When to Take Social Security

Summary of When to Take Social Security

by DIY Money

16mMay 20, 2026

Overview of DIY Money’s “When to Take Social Security”

In this episode, the hosts answer a listener question about whether it can make sense to start Social Security early at age 62, invest the benefits, and let that money grow instead of waiting until age 70 for a larger monthly payment. Their core conclusion: yes, this can be a smart strategy in many cases—but only if you actually invest the early benefits and account for taxes and earnings limits.

Main Question Discussed

A listener asked why advisors often recommend delaying Social Security to age 70 if:

  • You could claim at 62,
  • Invest the monthly checks,
  • Keep that money growing until age 70,
  • And then still receive Social Security later.

The hosts explain that this is a valid apples-to-apples comparison and that, when modeled properly, investing early benefits can often produce a better long-term result than simply waiting.

Key Takeaways

Early claiming plus investing can outperform delaying

  • The typical “wait until 70” advice often ignores what happens if early benefits are invested.
  • If the early Social Security payments are put into a reasonable investment portfolio, the compounded growth can push the crossover age much later, often into the 90s.
  • In many scenarios, the early-claim-and-invest approach can create more total wealth over a lifetime.

The real comparison is lifetime value, not monthly benefit size

  • Delaying Social Security increases your monthly check.
  • But the hosts stress that the real question is:
    • At what age does waiting actually become better in total dollars received?
  • That break-even age is what should drive the decision, not the headline monthly payment alone.

Important Caveats

1. You must actually invest the money

  • This strategy only works if the early Social Security checks are truly invested.
  • If someone claims early but spends the money, the math no longer works.
  • The hosts note that many people fail to make this comparison correctly because they do not model the invested early benefits.

2. Taxes can change the answer

  • Social Security benefits can be taxed depending on your income.
  • In some cases, starting benefits earlier or later can affect:
    • How much of your Social Security is taxable,
    • Whether you move into a higher Medicare premium bracket.
  • For higher earners, these tax effects can make waiting a little longer more attractive.

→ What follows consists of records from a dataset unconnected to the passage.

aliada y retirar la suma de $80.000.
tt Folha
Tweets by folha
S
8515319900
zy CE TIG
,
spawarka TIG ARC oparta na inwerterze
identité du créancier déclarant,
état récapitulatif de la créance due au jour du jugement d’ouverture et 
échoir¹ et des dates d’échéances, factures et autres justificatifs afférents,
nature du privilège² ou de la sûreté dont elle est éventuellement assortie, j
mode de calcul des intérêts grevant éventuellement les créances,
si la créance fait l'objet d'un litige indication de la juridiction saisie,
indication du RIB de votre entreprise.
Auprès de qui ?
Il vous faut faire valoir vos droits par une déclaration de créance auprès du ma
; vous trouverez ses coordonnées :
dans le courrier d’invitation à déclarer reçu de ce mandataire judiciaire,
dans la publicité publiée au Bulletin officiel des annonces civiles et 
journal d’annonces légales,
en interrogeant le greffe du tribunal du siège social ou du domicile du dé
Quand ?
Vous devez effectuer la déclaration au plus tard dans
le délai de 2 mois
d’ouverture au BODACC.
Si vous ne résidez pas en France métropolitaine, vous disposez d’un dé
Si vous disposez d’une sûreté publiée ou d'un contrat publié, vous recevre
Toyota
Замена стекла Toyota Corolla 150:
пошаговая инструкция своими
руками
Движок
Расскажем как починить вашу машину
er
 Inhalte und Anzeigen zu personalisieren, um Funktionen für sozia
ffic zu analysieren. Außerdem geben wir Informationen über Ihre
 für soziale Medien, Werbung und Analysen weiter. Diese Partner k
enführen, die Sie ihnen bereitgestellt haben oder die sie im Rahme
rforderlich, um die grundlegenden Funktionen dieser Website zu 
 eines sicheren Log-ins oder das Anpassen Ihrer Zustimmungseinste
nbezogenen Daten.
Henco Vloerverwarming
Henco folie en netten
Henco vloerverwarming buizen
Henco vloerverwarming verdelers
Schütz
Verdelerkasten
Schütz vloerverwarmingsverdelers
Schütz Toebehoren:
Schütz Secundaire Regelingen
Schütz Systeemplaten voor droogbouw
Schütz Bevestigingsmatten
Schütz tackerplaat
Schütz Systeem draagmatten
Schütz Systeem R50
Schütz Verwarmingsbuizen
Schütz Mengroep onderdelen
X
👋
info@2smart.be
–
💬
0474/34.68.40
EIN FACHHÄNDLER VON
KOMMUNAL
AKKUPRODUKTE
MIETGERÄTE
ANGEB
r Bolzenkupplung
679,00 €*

3. Working before full retirement age can reduce benefits

  • If you start Social Security at 62 but are still working, the earnings test can reduce benefits.
  • The hosts mention the rough rule:
    • For every $2 earned over the limit, $1 of Social Security is withheld.
  • That can wipe out much of the advantage of claiming early if you still have meaningful earned income.
  • Those withheld amounts are later recalculated at full retirement age, but it still complicates the strategy.

Practical Advice

The hosts’ overall guidance is:

  • Run the numbers for your own situation
  • Compare:
    • Claiming at 62,
    • Claiming at full retirement age,
    • Claiming at 70
  • Include:
    • Investment growth assumptions,
    • Tax impact,
    • Earnings limits,
    • Expected longevity

Their bottom line is that claiming early and investing can be a strong strategy for disciplined investors, especially if you do not need the income right away.

Final Thought

The episode reinforces the show’s broader philosophy: make decisions based on full financial math, not just common wisdom. In this case, the “wait until 70” rule is not always best once you factor in investing and tax realities.